Tuesday, 24 July 2007

Mixed feelings about social networking sites

Many, many people seem to be signing up with social networking sites - LinkedIn, MySpace, Facebook, Ning, etc at the moment.  I've done so myself.  For some reason, though, I can't really get excited about them in the way that some people seem to.  All this 'poking' and sending virtual presents just seems, well, childish.  Not that I'm above being childish, as some of my posts on my motorcyclists forum of choice will testify.  So I'm actually struggling to put my finger on what it is exactly that annoys me about these sites. 
 
Perhaps I shouldn't lump them together.  LinkedIn is focused on professional networking and attracts more serious behaviour than Facebook or MySpace.  If it irritates me it's only in the way that 360 degree feedback used to at work: the sense that all that praise is of diminished value because everyone can find someone to say something nice about them, especially if the favour is to be returned.  No, my target is really Facebook. I'm not criticising the creators of Facebook, I just don't somehow feel inclined to join the big party that they are hosting. 
 
I think it has something to do with my personal history of Web 2.0 behaviour.  I've used discussion forums, mainly in connection with my passion for motorcycling, for about seven years.  I was very addicted to one in particular for some time.  Back in the autumn (fall) of 2006 I realised how blogging had taken off, how wikis were coming to prominence, how tagging was taking off, and how combining these three things and using RSS also could revolutionise knowledge-sharing within organisations.  This of course had been spotted earlier by others and dubbed Enterprise 2.0.  I started blogging on the subject and discovered a community of people doing the same.  I was, and continue to be, very impressed at the quality of the material that was posted on these blogs.  I came to feel that what Web 2.0 and Enterprise 2.0 really meant was not only an increase in interaction and 'emergence' on the Internet and inside the forewall but an increase in maturity of use also.  Facebook has dashed that hope.  By comparison with the profession-related blogs the content is dross.  If a good blog is the Web 2.0 eqivalent of the Financial Times, Facebook is The Sun (and MySpace is the Daily Sport). 
 
Or maybe I'm just becoming a member of the crew of the TV programme, "Grumpy Old Men".
 
What do you think?

4 comments:

Anonymous said...

Hi Simon. I read your post with interest. I admit, I am sometimes silly with Facebook, but as a business professional and not a college student (a grandmother, actually!) I am finding it very useful. I happen to see, for instance, you are a friend of David Terrar, who is also my friend. David and I are in a blogger group where I recently wrote this note: "Facebook is
engaging. I'm not interested in what people have done, more
interested in who they are. Facebook tells me that and more. With some of the new applications coming online with Facebook, I am
enjoying a rich user interface layered onto my life as a result of the interesting things my "friends" are doing, seeing, reading, thinking, visiting, talking about... and generally living their lives. Where LinkedIn is black & white, Facebook is color, taste, and texture." I hope this feedback helps. AND, feel free to add me as a friend. Even though I am a little sophomoric at times... ;-)

Simon Carswell said...

Susan, I suppose the speed of your comment (about an hour after I posted!) is as a result of finding my blog link on Facebook?! Perhaps that in itself weakens my anti-Facebook argument (if it can be called that). I now feel like a wallflower at a party who's just been asked to dance ;-)
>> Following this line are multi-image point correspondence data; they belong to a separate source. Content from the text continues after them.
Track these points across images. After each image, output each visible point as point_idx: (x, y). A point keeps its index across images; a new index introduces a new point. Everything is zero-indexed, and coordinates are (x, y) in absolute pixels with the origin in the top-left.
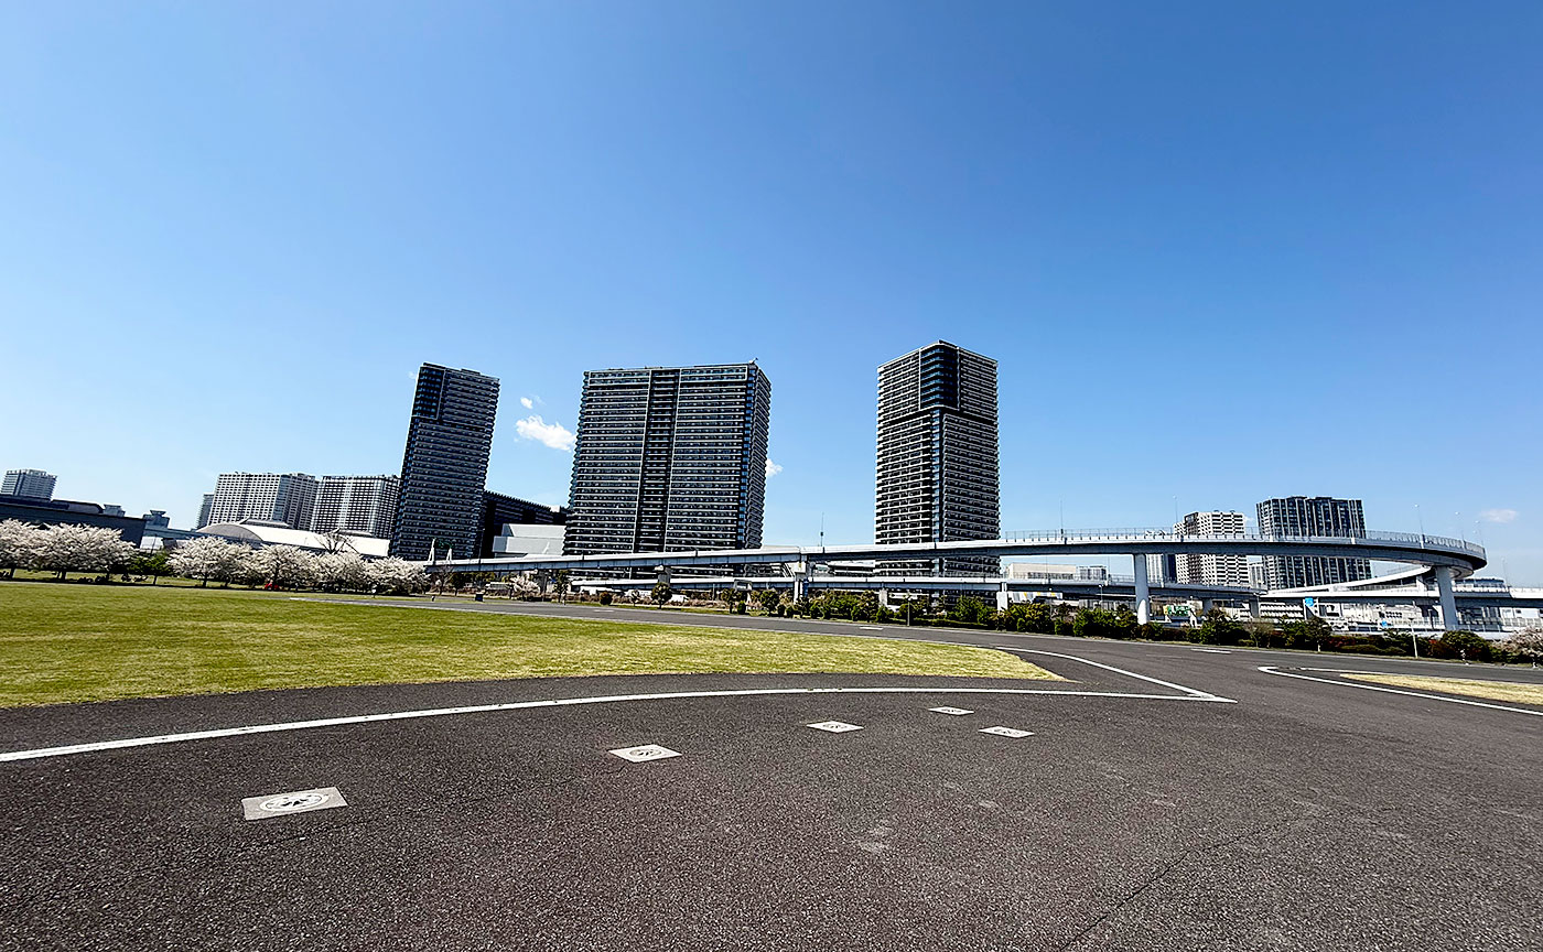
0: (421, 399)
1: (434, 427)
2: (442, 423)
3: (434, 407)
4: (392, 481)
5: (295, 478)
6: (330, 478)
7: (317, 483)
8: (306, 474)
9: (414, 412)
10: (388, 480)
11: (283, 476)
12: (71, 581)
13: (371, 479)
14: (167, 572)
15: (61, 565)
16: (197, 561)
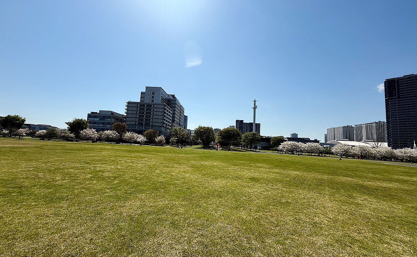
0: (388, 92)
1: (397, 100)
2: (400, 98)
3: (394, 93)
4: (379, 123)
5: (346, 127)
6: (357, 125)
7: (353, 127)
8: (349, 125)
9: (386, 98)
10: (378, 123)
11: (343, 127)
12: (312, 155)
13: (371, 123)
14: (332, 154)
15: (310, 152)
16: (338, 150)
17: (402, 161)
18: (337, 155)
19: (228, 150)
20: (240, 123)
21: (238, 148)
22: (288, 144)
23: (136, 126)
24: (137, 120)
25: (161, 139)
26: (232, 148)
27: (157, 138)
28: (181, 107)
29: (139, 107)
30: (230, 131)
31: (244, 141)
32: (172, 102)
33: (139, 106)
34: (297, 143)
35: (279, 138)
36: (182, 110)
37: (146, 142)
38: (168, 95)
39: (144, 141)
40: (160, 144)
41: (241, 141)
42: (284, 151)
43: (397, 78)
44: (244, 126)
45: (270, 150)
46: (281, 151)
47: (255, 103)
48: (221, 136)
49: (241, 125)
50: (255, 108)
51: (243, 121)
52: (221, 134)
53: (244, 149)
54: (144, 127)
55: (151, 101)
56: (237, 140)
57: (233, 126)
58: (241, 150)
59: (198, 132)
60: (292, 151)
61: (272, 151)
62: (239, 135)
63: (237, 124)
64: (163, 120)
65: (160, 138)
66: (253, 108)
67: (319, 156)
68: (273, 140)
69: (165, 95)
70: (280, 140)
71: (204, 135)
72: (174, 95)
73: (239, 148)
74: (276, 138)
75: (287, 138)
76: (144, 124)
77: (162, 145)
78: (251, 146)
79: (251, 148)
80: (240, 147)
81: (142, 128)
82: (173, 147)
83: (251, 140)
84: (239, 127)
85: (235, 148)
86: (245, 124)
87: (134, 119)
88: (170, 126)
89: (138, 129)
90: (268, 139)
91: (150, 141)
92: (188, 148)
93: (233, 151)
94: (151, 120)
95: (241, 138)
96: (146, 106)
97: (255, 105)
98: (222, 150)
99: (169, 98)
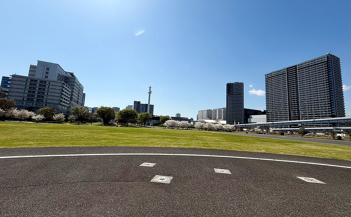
0: (228, 91)
1: (231, 96)
2: (232, 95)
3: (230, 92)
4: (225, 109)
5: (209, 110)
6: (214, 109)
7: (212, 110)
9: (227, 94)
11: (207, 110)
12: (184, 129)
13: (221, 109)
14: (194, 128)
15: (183, 127)
16: (198, 126)
17: (226, 131)
18: (197, 128)
19: (126, 127)
20: (137, 104)
21: (134, 125)
22: (170, 121)
23: (23, 102)
24: (26, 95)
25: (60, 116)
26: (130, 125)
27: (55, 116)
28: (80, 85)
29: (29, 82)
30: (129, 111)
31: (139, 120)
32: (70, 80)
33: (29, 80)
34: (176, 121)
35: (166, 117)
36: (81, 88)
37: (43, 119)
38: (66, 72)
39: (41, 119)
40: (59, 121)
41: (137, 120)
42: (167, 127)
43: (232, 83)
44: (141, 106)
45: (158, 126)
46: (165, 127)
47: (150, 89)
48: (120, 115)
49: (138, 106)
50: (150, 93)
51: (140, 102)
52: (121, 113)
53: (139, 126)
54: (34, 104)
55: (44, 77)
56: (134, 118)
57: (132, 106)
58: (137, 126)
59: (99, 111)
60: (172, 127)
61: (159, 127)
62: (136, 114)
63: (135, 104)
64: (60, 98)
65: (58, 116)
66: (149, 93)
67: (188, 129)
68: (162, 119)
69: (62, 72)
70: (167, 118)
71: (105, 114)
72: (73, 73)
73: (136, 125)
74: (164, 117)
75: (172, 117)
76: (35, 100)
77: (61, 123)
78: (145, 123)
79: (144, 125)
80: (136, 123)
81: (33, 104)
82: (73, 124)
83: (145, 119)
84: (136, 107)
85: (132, 124)
86: (142, 105)
87: (22, 95)
88: (68, 104)
89: (26, 105)
90: (158, 118)
91: (48, 119)
92: (89, 125)
93: (131, 127)
94: (45, 97)
95: (137, 117)
96: (38, 82)
97: (150, 91)
98: (121, 126)
99: (67, 75)
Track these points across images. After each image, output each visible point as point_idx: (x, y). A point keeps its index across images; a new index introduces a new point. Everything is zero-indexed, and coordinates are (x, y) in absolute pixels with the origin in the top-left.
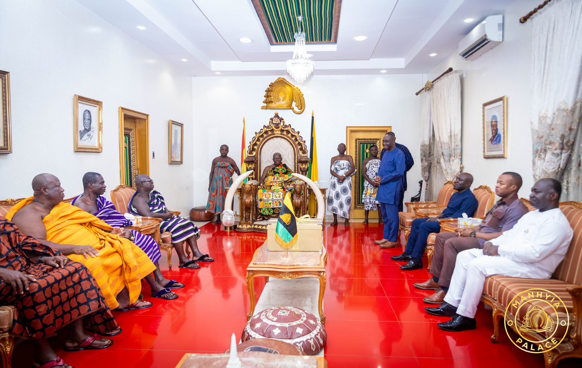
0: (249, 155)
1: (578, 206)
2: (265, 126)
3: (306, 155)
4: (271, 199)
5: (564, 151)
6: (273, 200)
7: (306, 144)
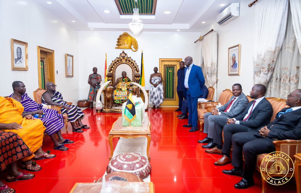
0: (109, 73)
1: (276, 99)
2: (117, 58)
3: (139, 73)
4: (121, 95)
5: (269, 72)
6: (122, 96)
7: (139, 67)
I know I can't afford to ignore the Facebook phenomenon, actually, and the opening up of the API could lead to some intriguing functionality.

Matt Moore said...

Simon - Many many people read The Sun. It meets a need. And as for the content being "dross", that's what our lives are made of 90% of the time. I write more shopping lists than prize-winning novels.

There is nothing wrong with being a wallflower - but dissing those making fools of themselves on the dancefloor is a bit pointless.

Simon Carswell said...

Matt, I sense that you think the motive behind my post is elitism. That isn't the case. The point I was trying to make - and I should have finished it off - is that the way people spend their time on Facebook and MySpace is not conducive to convincing sceptical senior managers that social networking software is the solution to their internal communication problems. They are likely to take one look, conclude that 'we don't want that sort of thing in this company' and throw out the whole of the Enterprise 2.0 concept in the process.